🤖 AI Summary
Existing speech enhancement models exhibit insufficient generalization across diverse distortions (seven types) and languages (five). Method: This paper proposes the first regression–generation bimodal Mamba architecture for unified speech enhancement. It introduces state-space models (SSMs) for cross-distortion joint modeling—the first such application in this domain—designs time-frequency structured encoding and sampling-rate-agnostic feature extraction, activates the generative branch for content inference in tasks like packet loss concealment and bandwidth extension, and adopts a regression-dominant, generation-auxiliary hybrid training paradigm.

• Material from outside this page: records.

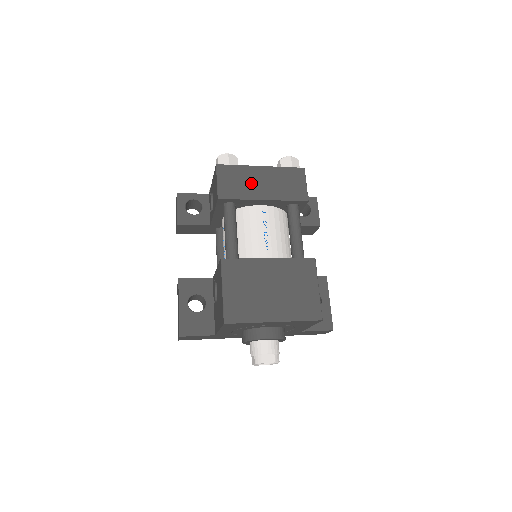
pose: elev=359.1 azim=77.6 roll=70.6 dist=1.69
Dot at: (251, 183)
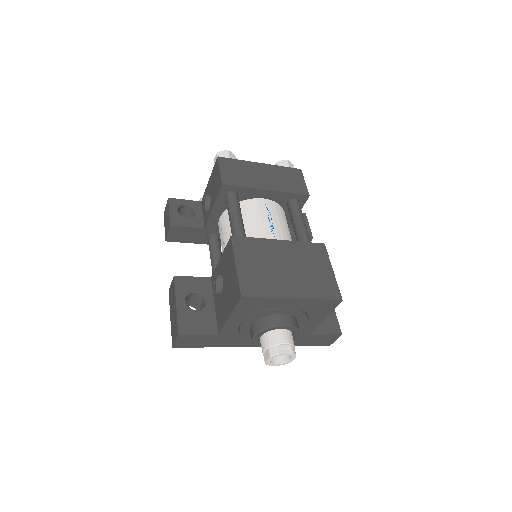
Dot at: (253, 175)
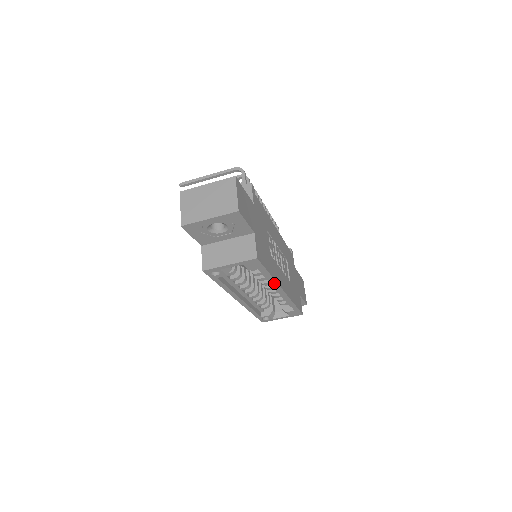
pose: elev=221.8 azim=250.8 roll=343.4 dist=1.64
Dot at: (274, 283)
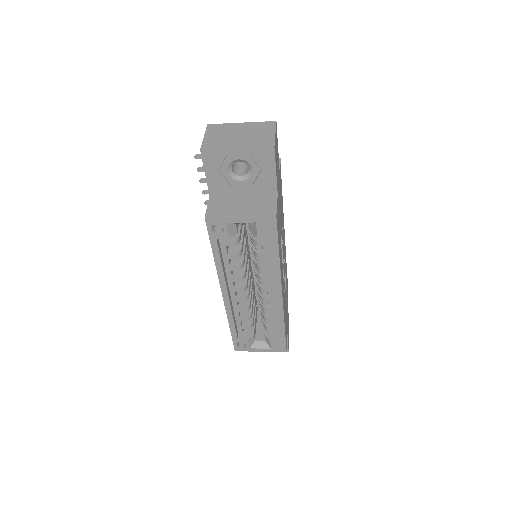
Dot at: (277, 275)
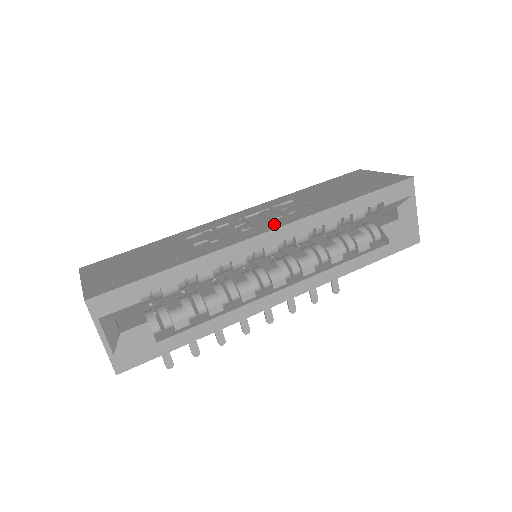
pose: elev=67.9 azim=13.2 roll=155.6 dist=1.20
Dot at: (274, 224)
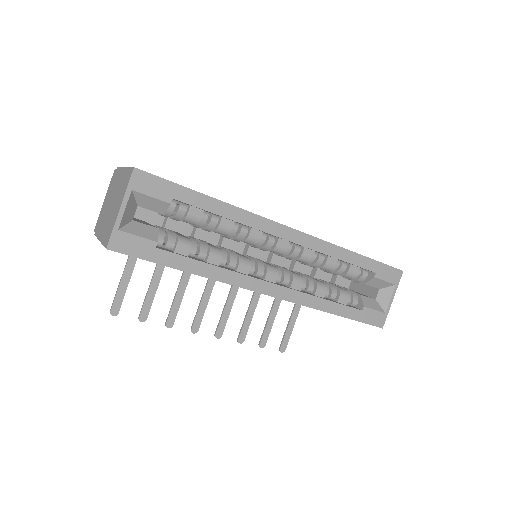
Dot at: occluded
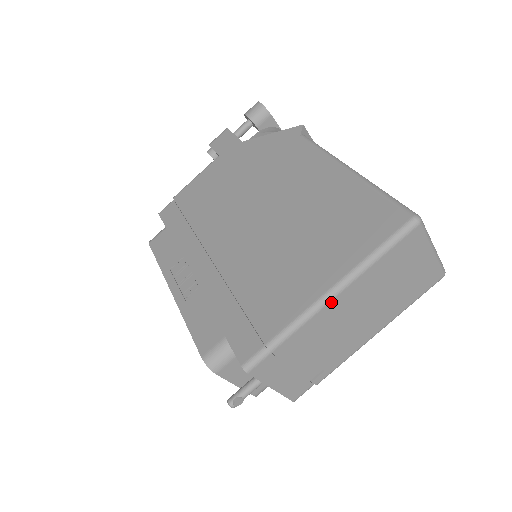
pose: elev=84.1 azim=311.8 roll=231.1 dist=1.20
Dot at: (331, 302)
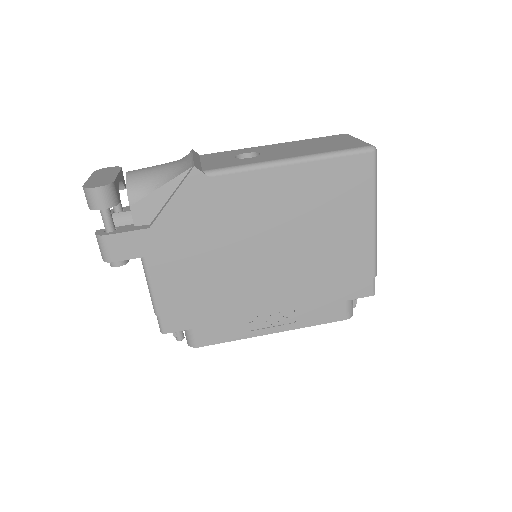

Contribution/Results: On Interspeech 2025 URGENT Challenge Track 1, the model achieves second place in blind evaluation using only a subset of training data, demonstrating significant improvements in robustness and generalization to unseen distortion–language combinations.
📝 Abstract
The Interspeech 2025 URGENT Challenge aimed to advance universal, robust, and generalizable speech enhancement by unifying speech enhancement tasks across a wide variety of conditions, including seven different distortion types and five languages. We present Universal Speech Enhancement Mamba (USEMamba), a state-space speech enhancement model designed to handle long-range sequence modeling, time-frequency structured processing, and sampling frequency-independent feature extraction. Our approach primarily relies on regression-based modeling, which performs well across most distortions. However, for packet loss and bandwidth extension, where missing content must be inferred, a generative variant of the proposed USEMamba proves more effective. Despite being trained on only a subset of the full training data, USEMamba achieved 2nd place in Track 1 during the blind test phase, demonstrating strong generalization across diverse conditions.